--- SELECTED PASSAGE ---

━━━━━━━━━━━━━━━━━━━━━━━━━━━━━━

1852 treaty between the United Kingdom and Boers

The Sand River Convention (Sandrivierkonvensie) of 17 January 1852 was a convention whereby the United Kingdom of Great Britain and Ireland formally recognised the independence of the Boers north of the Vaal River.

== Background ==
The convention was signed on 17 January 1852, by Commandant-General Andries Pretorius and others, on behalf of the new country, and Major William Samuel Hogge and Charles Mostyn Owen, clerk to the Civil Commissioner of Winburg, duly authorised to, and on behalf of, the British government. The treaty was signed on the farm called Sand River belonging to P. A. Venter, near Ventersburg.

━━━━━━━━━━━━━━━━━━━━━━━━━━━━━━

--- INFORMATION ---
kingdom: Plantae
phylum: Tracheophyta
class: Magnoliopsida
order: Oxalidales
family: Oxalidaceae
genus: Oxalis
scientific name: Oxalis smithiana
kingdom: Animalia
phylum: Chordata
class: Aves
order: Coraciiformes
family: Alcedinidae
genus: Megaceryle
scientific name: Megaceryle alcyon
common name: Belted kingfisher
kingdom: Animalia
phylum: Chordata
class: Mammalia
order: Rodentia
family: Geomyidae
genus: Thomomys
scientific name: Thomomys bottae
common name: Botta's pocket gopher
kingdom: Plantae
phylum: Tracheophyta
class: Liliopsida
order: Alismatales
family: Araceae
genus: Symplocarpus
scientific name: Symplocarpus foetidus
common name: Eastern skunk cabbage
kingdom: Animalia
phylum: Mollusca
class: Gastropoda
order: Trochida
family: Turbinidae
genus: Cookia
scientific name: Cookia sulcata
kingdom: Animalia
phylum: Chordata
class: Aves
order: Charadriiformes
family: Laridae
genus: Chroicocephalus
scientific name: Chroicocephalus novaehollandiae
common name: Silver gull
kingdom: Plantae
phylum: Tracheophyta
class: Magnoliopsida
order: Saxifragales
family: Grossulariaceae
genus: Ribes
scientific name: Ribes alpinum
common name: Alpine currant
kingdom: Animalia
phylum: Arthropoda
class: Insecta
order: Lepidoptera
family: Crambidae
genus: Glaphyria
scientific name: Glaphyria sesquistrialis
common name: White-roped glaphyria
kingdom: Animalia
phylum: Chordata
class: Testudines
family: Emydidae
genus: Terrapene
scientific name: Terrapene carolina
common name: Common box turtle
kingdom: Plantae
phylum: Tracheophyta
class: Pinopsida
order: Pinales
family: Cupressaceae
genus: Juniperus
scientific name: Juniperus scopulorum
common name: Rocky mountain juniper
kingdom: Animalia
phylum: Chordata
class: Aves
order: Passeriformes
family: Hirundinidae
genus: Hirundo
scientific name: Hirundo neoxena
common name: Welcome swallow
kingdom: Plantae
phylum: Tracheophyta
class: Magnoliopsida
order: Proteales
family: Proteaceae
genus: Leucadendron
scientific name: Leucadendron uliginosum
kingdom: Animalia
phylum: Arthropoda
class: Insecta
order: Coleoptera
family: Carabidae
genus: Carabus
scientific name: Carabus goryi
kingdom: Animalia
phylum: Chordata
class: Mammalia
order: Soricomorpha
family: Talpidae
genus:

━━━━━━━━━━━━━━━━━━━━━━━━━━━━━━

--- TO DO ---
1/ Summarize the passage on the Sand River Convention in two sentences.
2/ Update the passage on the Sand River Convention from "1852 treaty between" up to and including "the Vaal River.", replacing "Boers" with "Voortrekkers".
3/ Write what comes next in the passage on the Sand River Convention, starting after its final sentence.

--- TASK-BY-TASK RESULTS ---
1/ The Sand River Convention of 17 January 1852 was an agreement by which the United Kingdom of Great Britain and Ireland formally recognized the independence of the Boers north of the Vaal River. Commandant-General Andries Pretorius and others signed it for the new country, and Major William Samuel Hogge and Charles Mostyn Owen signed it for the British government, on P. A. Venter's farm called Sand River near Ventersburg.

2/
1852 treaty between the United Kingdom and Voortrekkers

The Sand River Convention (Sandrivierkonvensie) of 17 January 1852 was a convention whereby the United Kingdom of Great Britain and Ireland formally recognised the independence of the Voortrekkers north of the Vaal River.

3/
== Provisions ==
The treaty contained the following provisions:
1. The British government guarantees and grants the emigrant farmers across the Vaal river the right to govern themselves, according to their own laws free from any and all British interference and that the British Government wishes to promote peace, free trade and friendly intercourse with the new country
2. Britain disclaims any and all alliances with coloured nations to the North of the Vaal river
3. No slavery be practised in the country to the North of the Vaal river
4. Ammunition and arms crossing over the border from the South of the Vaal river shall require a certificate from a British Magistrate, and that no arms or munitions be supplied to the natives by either the British or by the people of the new country
5. Criminals will be exchanged between the British and the new country and that summonses for witnesses from both sides of the river be backed up by the magistrates at both sides of the river
6. It is agreed that certificates of marriages will be recognised on both sides of the river
7. It is agreed that any and all people now residing in British land but being in possession of land in the new country shall have the free right to sell the property and to move freely over the Vaal river.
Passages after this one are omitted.